• EXERCISE PROMPT:
Could you repeat all of the entries word for word, minus any pictures?

········

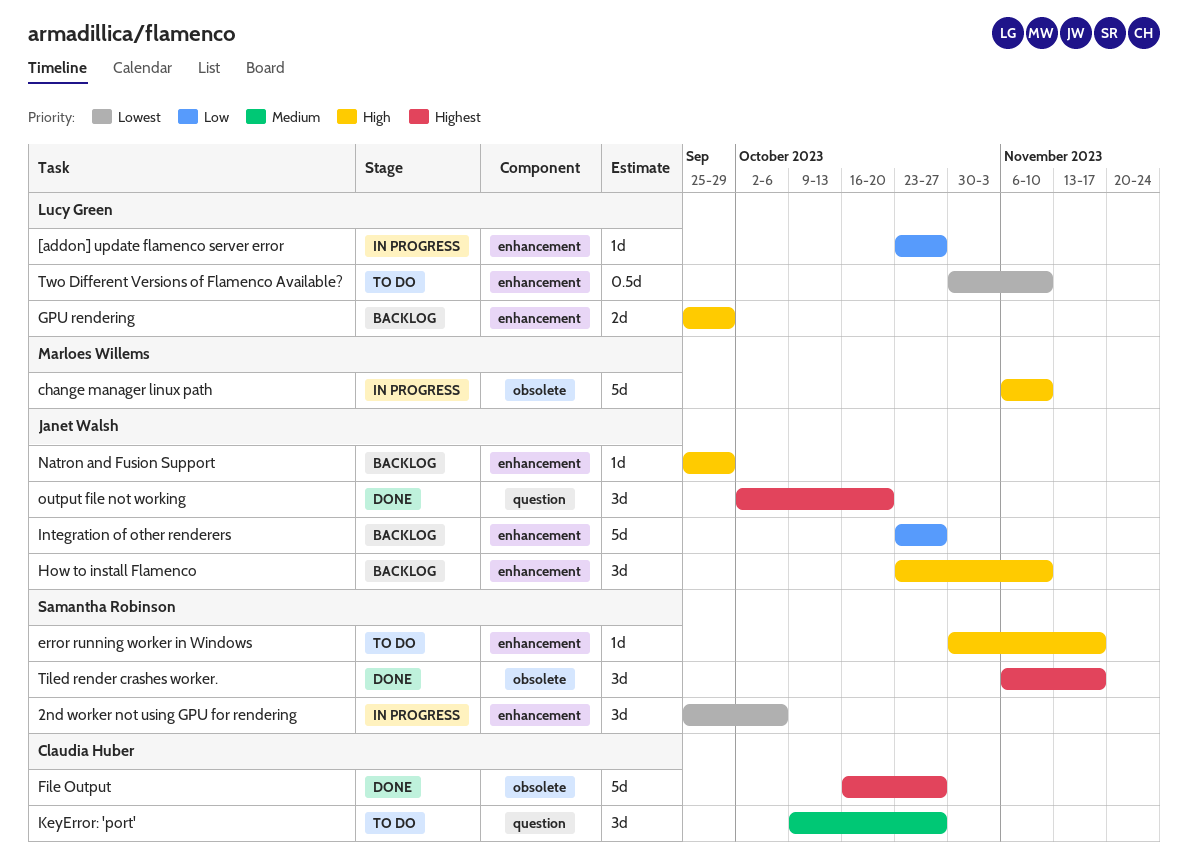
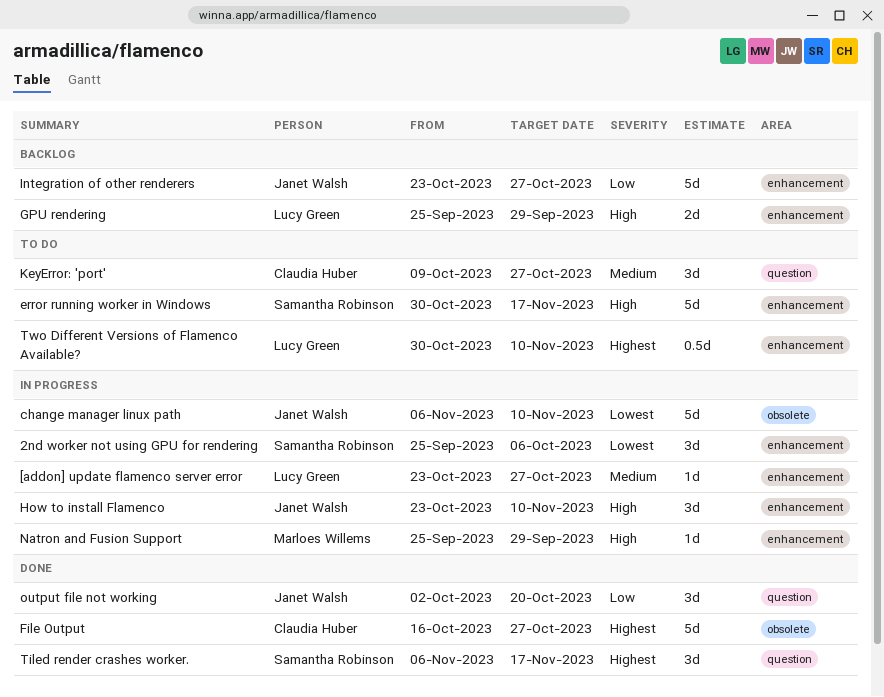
[addon] update flamenco server error, priority: Low -> Medium
change manager linux path, owner: Marloes Willems -> Janet Walsh
change manager linux path, priority: High -> Lowest
error running worker in Windows, estimate: 1d -> 5d
How to install Flamenco, status: Backlog -> In progress
Natron and Fusion Support, status: Backlog -> In progress
Natron and Fusion Support, owner: Janet Walsh -> Marloes Willems
output file not working, priority: Highest -> Low
Tiled render crashes worker., label: obsolete -> question
Two Different Versions of Flamenco Available?, priority: Lowest -> Highest

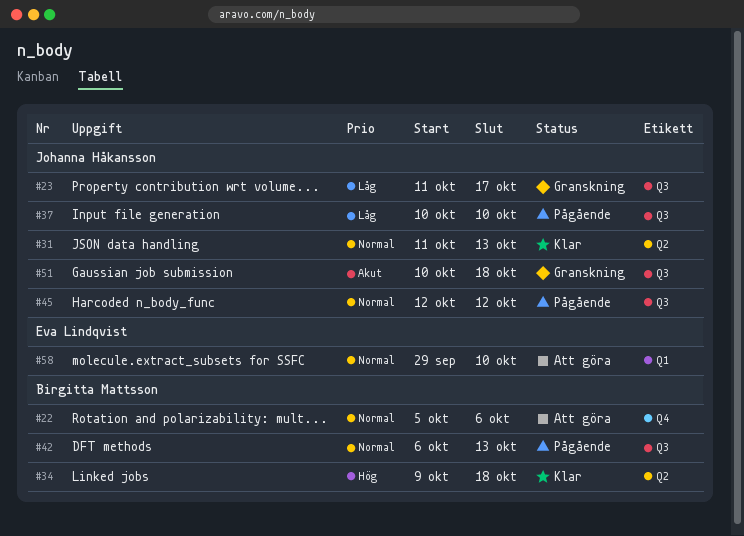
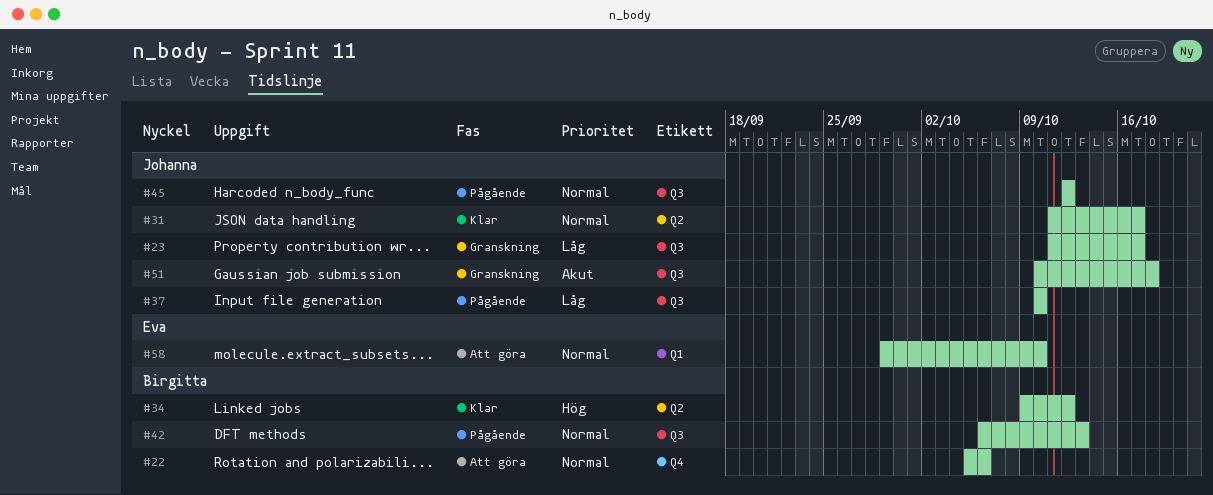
#31, due: Oct 13 -> Oct 17
#34, due: Oct 18 -> Oct 12

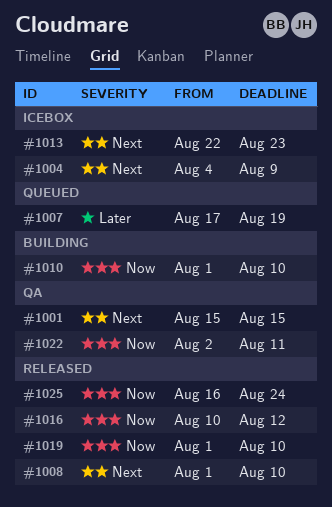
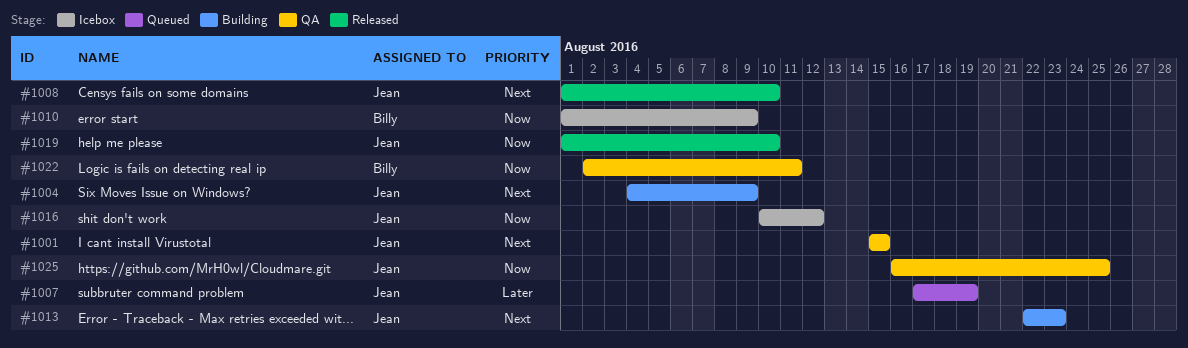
#1004, status: Icebox -> Building
#1010, status: Building -> Icebox
#1010, due: Aug 10 -> Aug 9
#1013, status: Icebox -> Building
#1016, status: Released -> Icebox
#1025, status: Released -> QA
#1025, due: Aug 24 -> Aug 25

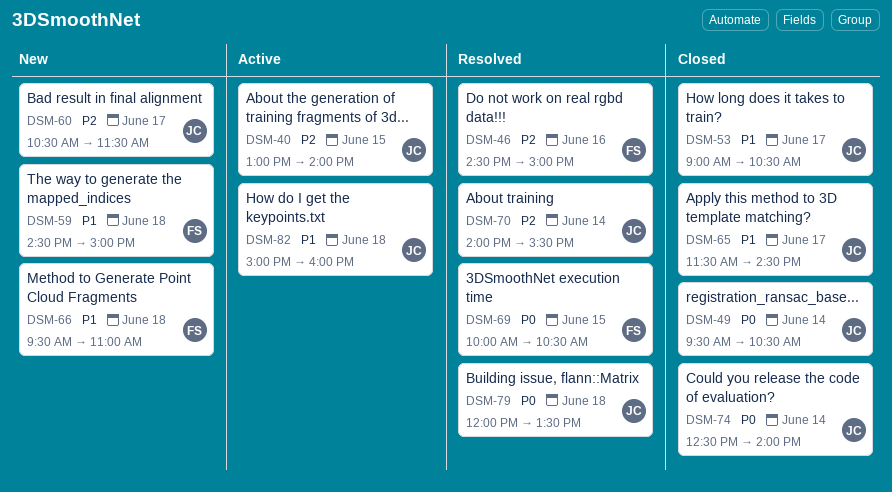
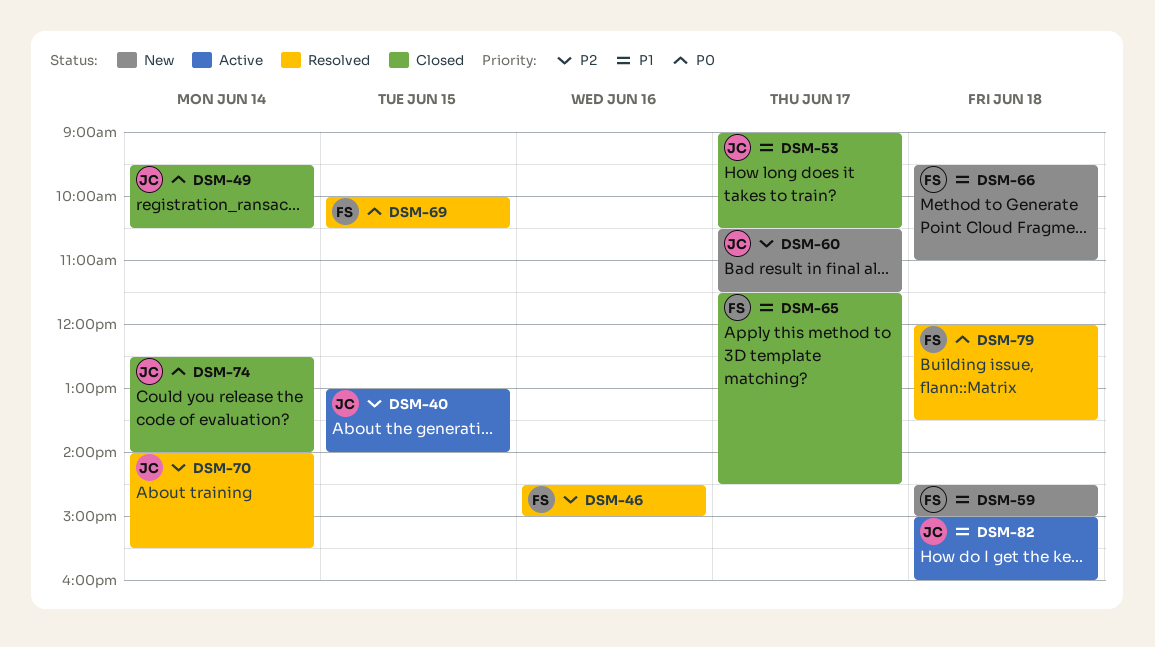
DSM-65, owner: JC -> FS
DSM-79, owner: JC -> FS

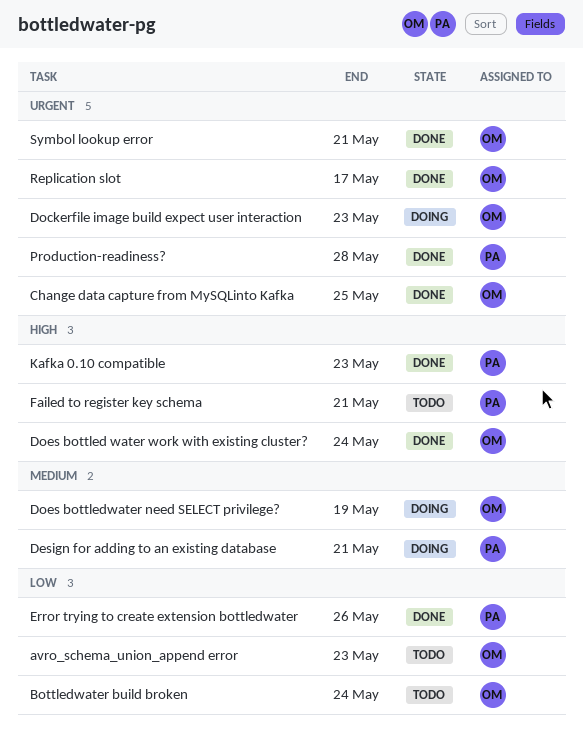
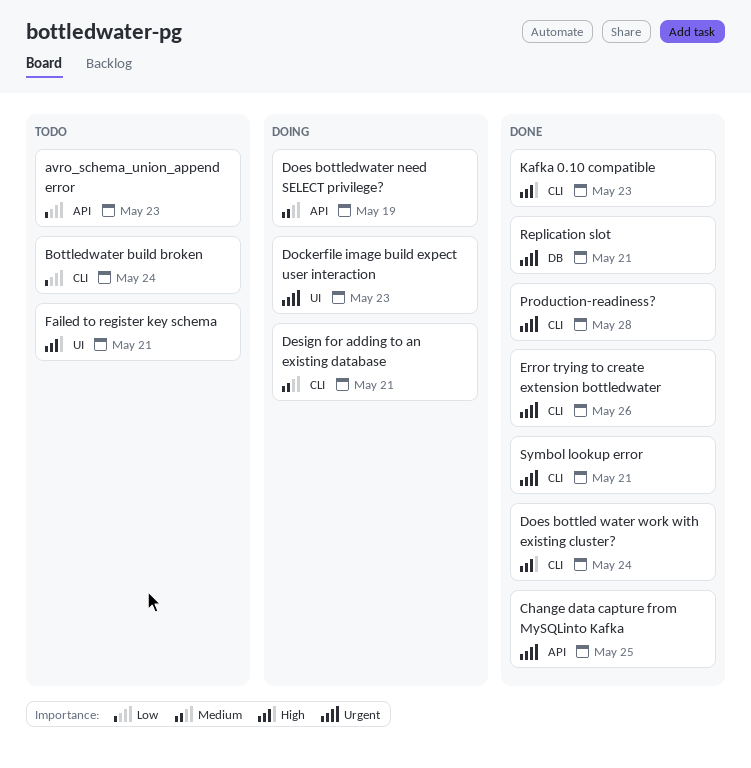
Error trying to create extension bottledwater, priority: Low -> Urgent
Replication slot, due: May 17 -> May 21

········

• ANSWER TO THIS TASK:
[addon] update flamenco server error, priority: Low -> Medium
change manager linux path, owner: Marloes Willems -> Janet Walsh
change manager linux path, priority: High -> Lowest
error running worker in Windows, estimate: 1d -> 5d
How to install Flamenco, status: Backlog -> In progress
Natron and Fusion Support, status: Backlog -> In progress
Natron and Fusion Support, owner: Janet Walsh -> Marloes Willems
output file not working, priority: Highest -> Low
Tiled render crashes worker., label: obsolete -> question
Two Different Versions of Flamenco Available?, priority: Lowest -> Highest

#31, due: Oct 13 -> Oct 17
#34, due: Oct 18 -> Oct 12

#1004, status: Icebox -> Building
#1010, status: Building -> Icebox
#1010, due: Aug 10 -> Aug 9
#1013, status: Icebox -> Building
#1016, status: Released -> Icebox
#1025, status: Released -> QA
#1025, due: Aug 24 -> Aug 25

DSM-65, owner: JC -> FS
DSM-79, owner: JC -> FS

Error trying to create extension bottledwater, priority: Low -> Urgent
Replication slot, due: May 17 -> May 21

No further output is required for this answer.